In 1917, by the time he was 25 years old, the U.S. Virgin Islands were purchased from Denmark in January. While they are U.S. citizens, Virgin Islanders are ineligible to vote for the President of the United States.
In 1931, John was 39 years old when on May 1st, the Empire State Building opened in New York City. At 1,454 feet (including the roof and antenna), it was the tallest building in the world until the World Trade Center's North Tower was built in 1970. (It is now the 34th tallest.) Opening at the beginning of the Great Depression, most of the offices in the Empire State Building remained unoccupied for years and the observation deck was an equal source of revenue and kept the building profitable.
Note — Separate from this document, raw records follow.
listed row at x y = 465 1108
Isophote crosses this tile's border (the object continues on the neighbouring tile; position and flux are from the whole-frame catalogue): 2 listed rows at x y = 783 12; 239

In 1943, when he was 51 years old, on June 20th through June 22nd, the Detroit Race Riot erupted at Belle Isle Park. The rioting spread throughout the city (made worse by false rumors of attacks on blacks and whites) and resulted in the deployment of 6,000 Federal troops. 34 people were killed, (25 of them black) - mostly by white police or National Guardsmen, 433 were wounded (75 percent of them black) and an estimated $2 million of property was destroyed. The same summer, there were riots in Beaumont, Texas and Harlem, New York.
In 1970, in the year of John H Hurst's passing, on May 1st, US troops invaded Cambodia, expanding the Vietnam War. The invasion of Cambodia was a Nixon policy, although it was argued against by both his Secretary of State and his Secretary of Defense.